Sahonachelys is a genus of small pelomedusoid turtle, that existed in what is now Madagascar during the Maastrichtian epoch approximately 72.1 to 66 million years ago. It had a flattened skull and particularly small and gracile jaw giving its head an almost frog like appearance in life. Considering how Sahonachelys possess enlarged hyoids, no teeth and both surfaces of the upper and lower that face toward each other are poorly developed, suggests that Sahonachelys was specialized for an aquatic, suction feeding lifestyle. Sahonachelys likely feed on insect larvae, small fish and tadpoles.
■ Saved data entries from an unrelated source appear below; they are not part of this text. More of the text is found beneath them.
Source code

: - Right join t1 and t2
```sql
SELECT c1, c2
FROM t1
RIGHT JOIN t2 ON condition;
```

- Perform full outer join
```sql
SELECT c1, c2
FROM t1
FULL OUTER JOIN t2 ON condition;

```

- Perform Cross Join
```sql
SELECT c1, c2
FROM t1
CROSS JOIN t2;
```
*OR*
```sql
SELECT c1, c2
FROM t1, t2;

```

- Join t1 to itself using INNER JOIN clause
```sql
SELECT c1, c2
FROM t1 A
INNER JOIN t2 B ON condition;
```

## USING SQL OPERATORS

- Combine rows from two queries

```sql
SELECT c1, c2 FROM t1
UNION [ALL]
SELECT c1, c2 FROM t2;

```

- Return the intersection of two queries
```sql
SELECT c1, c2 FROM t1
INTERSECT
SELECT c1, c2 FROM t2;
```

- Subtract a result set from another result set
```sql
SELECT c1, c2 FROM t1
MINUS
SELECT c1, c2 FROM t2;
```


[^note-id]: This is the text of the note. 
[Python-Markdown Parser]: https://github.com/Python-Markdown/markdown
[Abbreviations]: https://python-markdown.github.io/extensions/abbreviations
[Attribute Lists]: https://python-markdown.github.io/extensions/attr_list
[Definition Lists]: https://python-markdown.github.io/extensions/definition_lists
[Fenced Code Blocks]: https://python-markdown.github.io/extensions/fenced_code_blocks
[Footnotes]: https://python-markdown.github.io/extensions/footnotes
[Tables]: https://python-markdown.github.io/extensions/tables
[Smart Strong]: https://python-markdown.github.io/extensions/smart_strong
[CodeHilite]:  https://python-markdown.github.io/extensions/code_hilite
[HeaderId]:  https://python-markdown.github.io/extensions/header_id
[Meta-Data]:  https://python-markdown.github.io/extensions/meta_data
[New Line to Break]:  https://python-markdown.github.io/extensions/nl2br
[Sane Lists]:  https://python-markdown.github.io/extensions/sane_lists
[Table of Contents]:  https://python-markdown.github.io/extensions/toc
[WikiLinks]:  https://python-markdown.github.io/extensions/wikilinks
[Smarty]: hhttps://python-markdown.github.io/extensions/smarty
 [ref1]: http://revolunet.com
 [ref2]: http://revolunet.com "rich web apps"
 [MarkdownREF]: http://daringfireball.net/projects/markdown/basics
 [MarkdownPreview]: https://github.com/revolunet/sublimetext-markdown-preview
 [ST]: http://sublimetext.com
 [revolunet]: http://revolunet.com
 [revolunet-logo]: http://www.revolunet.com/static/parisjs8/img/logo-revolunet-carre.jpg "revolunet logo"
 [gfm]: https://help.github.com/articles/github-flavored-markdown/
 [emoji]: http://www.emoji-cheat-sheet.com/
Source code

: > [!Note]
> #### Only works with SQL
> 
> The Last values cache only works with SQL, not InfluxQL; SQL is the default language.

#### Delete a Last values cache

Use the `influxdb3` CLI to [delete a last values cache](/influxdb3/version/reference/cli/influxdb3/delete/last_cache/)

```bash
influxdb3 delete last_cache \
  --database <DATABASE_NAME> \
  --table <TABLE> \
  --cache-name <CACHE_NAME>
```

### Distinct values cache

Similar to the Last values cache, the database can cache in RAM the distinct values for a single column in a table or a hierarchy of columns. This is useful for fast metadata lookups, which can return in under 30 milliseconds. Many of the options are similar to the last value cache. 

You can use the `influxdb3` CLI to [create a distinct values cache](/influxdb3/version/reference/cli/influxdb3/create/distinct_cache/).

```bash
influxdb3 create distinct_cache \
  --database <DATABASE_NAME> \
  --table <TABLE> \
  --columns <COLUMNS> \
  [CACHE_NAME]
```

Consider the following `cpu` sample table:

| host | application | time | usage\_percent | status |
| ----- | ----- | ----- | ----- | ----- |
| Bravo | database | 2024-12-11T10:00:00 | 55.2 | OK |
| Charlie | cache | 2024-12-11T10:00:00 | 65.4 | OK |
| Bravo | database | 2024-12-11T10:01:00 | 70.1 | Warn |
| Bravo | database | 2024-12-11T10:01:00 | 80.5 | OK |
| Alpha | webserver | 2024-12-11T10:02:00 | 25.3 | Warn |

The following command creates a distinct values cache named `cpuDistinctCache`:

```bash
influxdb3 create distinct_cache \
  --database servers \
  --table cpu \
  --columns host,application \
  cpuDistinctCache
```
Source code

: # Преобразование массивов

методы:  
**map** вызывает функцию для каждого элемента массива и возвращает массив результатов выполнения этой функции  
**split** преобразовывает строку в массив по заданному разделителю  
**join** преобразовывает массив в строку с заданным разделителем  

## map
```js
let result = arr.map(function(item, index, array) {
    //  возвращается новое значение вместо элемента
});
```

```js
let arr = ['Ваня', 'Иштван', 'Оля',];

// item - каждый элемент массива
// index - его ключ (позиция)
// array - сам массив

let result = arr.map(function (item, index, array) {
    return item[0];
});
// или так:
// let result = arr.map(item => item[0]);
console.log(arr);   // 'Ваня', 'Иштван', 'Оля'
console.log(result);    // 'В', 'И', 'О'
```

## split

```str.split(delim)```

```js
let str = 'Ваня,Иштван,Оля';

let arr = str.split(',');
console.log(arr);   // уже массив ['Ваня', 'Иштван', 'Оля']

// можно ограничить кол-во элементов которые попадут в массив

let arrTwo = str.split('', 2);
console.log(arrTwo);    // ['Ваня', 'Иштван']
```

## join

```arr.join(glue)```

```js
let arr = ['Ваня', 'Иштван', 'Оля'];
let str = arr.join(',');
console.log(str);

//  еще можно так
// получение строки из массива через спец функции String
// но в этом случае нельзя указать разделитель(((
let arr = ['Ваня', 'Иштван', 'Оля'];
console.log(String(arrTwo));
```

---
This specialized feeding adaptation has not been documented within any other crown pelomedusoid illustrating the uniqueness of the Madagascan fauna during the Cretaceous, and ways they evolved within isolation from the rest of the planet during this time.

==Classification==
A phylogenetic analysis conducted by Joyce et al. found it to be a sister taxon of Sokatra antitra based on the presence of a reduced contribution of the maxilla to the floor of the orbit, and, the presence of distinct posterior process of the maxilla. Because of this Sokatra and Sahonachelys represent the only taxa within the clade Sahonachelyidae. The same analysis also concluded that Sahonachelyidae is sister to the clade formed by Podocnemididae and Bothremydidae.